Trecho do documento
........
No entanto, há uma dimensão, que pode ser considerada psicológica ou individual, que coloca em destaque o papel do sujeito nessa história. Descontentes de todos os matizes, inclusive eleitores arrependidos de bancar a extrema direita que nunca se escondeu, parecem reduzir sua participação neste momento dramático a um gesto de insatisfação. Ou a um desejo, mesmo que ardente, de mudança. É um sentimento real, quase sempre imobilista ou cínico.
Assinar manifestos, participar de petições on-line, usar redes para manifestar descontentamento tem sido um caminho que pode gerar descompressão de uma culpa mal digerida, mas que não vai muito além disso. É o que, no caso da imprensa tradicional, tem sido traduzido pelo ato de pular a autocrítica para ir diretamente à defesa de um grau controlado de oposição. Iluministas sem risco de valores universais que foram postos de lado.
Há uma defesa consentida que vai da liberdade de expressão – sem crítica do modelo de monopólio nem da atuação convocatória do golpe e da execração dos governos de esquerda –, à valorização dos bons modos e do conhecimento científico. O que é muito pouco frente ao festival de asneiras oferecido pelos integrantes do governo. Nada que afete o grande jogo que gerou a crise em que meteram o país, Guedes e Moro incluídos.
É preciso um pouco mais de esforço. Só o desejo não liquida a fatura. Mudar de atitude implica, além da crítica elegante e do emparelhamento ocasional com ex-adversários em nome de um bem maior, algumas atitudes assertivas. Não é preciso que o centro e a direita deixem suas posições, mas precisam virar gente. Não é aceitável um pacto tão amplo que conviva com a destruição dos direitos já extirpados da sociedade brasileira, como grau zero da frente ampla.
........
Dados coletados
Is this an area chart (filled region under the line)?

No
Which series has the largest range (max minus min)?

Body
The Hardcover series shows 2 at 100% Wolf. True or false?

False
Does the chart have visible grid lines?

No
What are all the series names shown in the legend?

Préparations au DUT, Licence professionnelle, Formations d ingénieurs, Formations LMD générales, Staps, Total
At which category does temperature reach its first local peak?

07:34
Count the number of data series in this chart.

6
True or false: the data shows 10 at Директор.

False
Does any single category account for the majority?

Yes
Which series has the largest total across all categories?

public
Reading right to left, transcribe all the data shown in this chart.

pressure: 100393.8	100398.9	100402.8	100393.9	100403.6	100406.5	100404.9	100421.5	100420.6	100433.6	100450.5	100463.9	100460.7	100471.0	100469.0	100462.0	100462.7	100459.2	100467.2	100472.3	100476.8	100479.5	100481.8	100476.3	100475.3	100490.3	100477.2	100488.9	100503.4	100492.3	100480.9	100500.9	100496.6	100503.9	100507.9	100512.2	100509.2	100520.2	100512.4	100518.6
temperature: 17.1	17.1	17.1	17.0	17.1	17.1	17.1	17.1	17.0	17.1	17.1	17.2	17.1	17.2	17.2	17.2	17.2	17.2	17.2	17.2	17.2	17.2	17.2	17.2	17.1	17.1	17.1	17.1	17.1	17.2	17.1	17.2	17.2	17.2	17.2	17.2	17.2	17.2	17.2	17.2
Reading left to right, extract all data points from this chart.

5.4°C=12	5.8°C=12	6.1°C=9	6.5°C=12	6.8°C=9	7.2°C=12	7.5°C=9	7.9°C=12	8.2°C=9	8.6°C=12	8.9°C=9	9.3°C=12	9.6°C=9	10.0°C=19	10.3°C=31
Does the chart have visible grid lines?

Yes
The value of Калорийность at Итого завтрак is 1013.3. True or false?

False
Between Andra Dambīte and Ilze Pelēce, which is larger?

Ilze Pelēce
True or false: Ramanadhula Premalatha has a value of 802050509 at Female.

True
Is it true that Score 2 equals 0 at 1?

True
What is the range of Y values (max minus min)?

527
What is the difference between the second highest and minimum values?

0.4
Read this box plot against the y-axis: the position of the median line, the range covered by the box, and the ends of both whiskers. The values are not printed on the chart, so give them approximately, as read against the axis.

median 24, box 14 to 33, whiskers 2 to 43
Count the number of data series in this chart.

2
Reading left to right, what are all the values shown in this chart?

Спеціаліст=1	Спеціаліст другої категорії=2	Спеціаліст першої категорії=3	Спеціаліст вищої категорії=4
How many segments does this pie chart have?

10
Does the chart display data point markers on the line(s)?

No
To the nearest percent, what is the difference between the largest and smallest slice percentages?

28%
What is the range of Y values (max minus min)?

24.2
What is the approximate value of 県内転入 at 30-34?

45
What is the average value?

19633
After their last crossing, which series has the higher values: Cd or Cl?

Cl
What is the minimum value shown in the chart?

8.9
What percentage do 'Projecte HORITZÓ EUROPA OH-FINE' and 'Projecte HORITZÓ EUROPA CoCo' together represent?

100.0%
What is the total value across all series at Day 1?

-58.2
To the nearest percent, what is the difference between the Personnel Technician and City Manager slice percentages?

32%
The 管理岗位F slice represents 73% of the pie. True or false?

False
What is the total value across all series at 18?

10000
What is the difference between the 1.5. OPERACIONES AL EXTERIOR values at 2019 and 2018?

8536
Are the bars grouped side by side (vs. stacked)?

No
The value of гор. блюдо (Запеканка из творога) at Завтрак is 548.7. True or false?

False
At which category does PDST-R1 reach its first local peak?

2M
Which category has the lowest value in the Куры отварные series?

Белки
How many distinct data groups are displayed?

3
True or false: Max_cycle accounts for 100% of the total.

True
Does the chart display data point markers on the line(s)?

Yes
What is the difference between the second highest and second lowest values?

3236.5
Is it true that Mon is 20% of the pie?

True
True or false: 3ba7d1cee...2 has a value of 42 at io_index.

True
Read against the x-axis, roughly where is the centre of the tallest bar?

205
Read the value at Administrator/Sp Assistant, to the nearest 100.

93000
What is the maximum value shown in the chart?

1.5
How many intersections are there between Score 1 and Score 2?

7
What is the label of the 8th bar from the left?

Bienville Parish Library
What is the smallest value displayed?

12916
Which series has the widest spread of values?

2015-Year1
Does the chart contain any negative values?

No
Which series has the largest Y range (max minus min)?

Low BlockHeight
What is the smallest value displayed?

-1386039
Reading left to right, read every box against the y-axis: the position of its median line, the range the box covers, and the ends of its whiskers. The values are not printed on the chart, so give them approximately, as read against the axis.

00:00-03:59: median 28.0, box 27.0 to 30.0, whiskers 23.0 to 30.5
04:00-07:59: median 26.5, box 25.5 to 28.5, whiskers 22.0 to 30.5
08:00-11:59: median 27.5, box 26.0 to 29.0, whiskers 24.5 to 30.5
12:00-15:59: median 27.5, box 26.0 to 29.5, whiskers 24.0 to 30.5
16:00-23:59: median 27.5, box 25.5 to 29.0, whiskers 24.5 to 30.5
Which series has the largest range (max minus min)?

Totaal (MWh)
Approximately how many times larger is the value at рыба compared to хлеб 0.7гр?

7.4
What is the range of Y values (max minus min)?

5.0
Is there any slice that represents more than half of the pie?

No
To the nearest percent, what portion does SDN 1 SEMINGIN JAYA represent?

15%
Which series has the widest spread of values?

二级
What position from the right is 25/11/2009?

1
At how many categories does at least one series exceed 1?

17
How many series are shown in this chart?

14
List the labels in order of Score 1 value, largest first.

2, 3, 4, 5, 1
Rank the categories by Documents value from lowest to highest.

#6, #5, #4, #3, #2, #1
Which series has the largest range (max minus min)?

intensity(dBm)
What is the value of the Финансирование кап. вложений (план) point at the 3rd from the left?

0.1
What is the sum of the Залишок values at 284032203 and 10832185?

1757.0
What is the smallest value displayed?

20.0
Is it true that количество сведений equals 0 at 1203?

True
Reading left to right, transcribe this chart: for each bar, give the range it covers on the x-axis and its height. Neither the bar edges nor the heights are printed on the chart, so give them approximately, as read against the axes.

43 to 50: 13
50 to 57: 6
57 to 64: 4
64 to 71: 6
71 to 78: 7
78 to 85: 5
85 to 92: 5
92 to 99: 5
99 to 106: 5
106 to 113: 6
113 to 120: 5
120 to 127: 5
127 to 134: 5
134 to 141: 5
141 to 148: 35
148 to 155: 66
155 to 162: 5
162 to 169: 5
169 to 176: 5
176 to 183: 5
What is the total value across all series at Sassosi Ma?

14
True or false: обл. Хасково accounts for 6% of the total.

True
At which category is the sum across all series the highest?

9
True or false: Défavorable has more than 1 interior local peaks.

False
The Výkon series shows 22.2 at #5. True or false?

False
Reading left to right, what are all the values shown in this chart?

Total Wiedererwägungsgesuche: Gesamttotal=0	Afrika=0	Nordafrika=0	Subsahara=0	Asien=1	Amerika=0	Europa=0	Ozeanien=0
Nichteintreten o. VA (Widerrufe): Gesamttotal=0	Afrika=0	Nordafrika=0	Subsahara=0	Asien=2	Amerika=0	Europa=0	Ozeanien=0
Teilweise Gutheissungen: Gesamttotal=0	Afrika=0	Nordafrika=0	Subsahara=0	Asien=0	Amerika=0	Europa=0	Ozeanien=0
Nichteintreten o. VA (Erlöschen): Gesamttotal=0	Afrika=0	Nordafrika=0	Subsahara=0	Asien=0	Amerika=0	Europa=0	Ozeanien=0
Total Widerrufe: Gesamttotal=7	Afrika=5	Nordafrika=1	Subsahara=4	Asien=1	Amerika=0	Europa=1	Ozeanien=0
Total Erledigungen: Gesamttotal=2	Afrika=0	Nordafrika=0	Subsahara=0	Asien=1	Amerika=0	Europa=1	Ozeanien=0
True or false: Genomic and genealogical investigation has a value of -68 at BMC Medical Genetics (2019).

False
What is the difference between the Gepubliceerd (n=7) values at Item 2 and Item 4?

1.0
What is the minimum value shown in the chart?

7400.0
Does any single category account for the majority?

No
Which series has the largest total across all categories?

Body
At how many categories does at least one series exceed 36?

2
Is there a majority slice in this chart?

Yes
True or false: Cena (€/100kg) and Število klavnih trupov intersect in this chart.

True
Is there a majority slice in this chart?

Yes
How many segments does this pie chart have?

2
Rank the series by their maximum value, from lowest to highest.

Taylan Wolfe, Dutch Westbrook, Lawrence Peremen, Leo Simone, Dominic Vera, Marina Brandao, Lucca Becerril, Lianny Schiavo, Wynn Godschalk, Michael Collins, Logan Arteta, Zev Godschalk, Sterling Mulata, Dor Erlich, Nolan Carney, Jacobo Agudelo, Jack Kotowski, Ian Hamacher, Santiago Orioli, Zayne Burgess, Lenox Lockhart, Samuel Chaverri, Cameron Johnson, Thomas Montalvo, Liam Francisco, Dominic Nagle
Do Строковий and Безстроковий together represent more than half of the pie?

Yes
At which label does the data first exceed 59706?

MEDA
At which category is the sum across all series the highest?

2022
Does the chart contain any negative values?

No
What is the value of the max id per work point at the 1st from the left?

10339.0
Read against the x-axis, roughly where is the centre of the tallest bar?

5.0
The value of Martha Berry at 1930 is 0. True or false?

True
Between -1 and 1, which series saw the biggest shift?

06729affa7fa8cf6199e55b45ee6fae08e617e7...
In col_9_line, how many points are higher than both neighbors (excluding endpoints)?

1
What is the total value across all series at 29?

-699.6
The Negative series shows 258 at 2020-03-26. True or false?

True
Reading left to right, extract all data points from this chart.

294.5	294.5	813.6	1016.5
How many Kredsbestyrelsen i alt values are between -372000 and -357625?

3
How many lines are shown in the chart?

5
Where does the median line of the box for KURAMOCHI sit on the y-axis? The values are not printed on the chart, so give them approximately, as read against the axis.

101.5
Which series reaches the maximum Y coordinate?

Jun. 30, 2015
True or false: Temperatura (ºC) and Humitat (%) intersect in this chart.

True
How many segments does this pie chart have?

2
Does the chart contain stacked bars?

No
........
Instruções de trabalho
• A. Traduza para o inglês esta frase do trecho do documento: "Assinar manifestos, participar de petições on-line, usar redes para manifestar descontentamento tem sido um caminho que pode gerar descompressão de uma culpa mal digerida, mas que não vai muito além disso."
• B. Resuma o parágrafo do trecho do documento que começa com "É preciso um pouco mais de esforço", mantendo suas ideias principais.
• C. Copie do trecho do documento a parte que começa nas palavras "É preciso um" e termina depois de "da frente ampla.".

Exercício resolvido
• A. Signing manifestos, taking part in online petitions, and using social media to voice discontent has been a path that can relieve a poorly digested guilt, but that does not go much further than that.

• B. O desejo de mudança não basta. Além da crítica elegante e de alianças ocasionais com ex-adversários em nome de um bem maior, são necessárias atitudes assertivas. O centro e a direita não precisam abandonar suas posições, mas "precisam virar gente". Não se pode aceitar um pacto tão amplo que conviva com a destruição dos direitos já retirados da sociedade brasileira.

• C.
É preciso um pouco mais de esforço. Só o desejo não liquida a fatura. Mudar de atitude implica, além da crítica elegante e do emparelhamento ocasional com ex-adversários em nome de um bem maior, algumas atitudes assertivas. Não é preciso que o centro e a direita deixem suas posições, mas precisam virar gente. Não é aceitável um pacto tão amplo que conviva com a destruição dos direitos já extirpados da sociedade brasileira, como grau zero da frente ampla.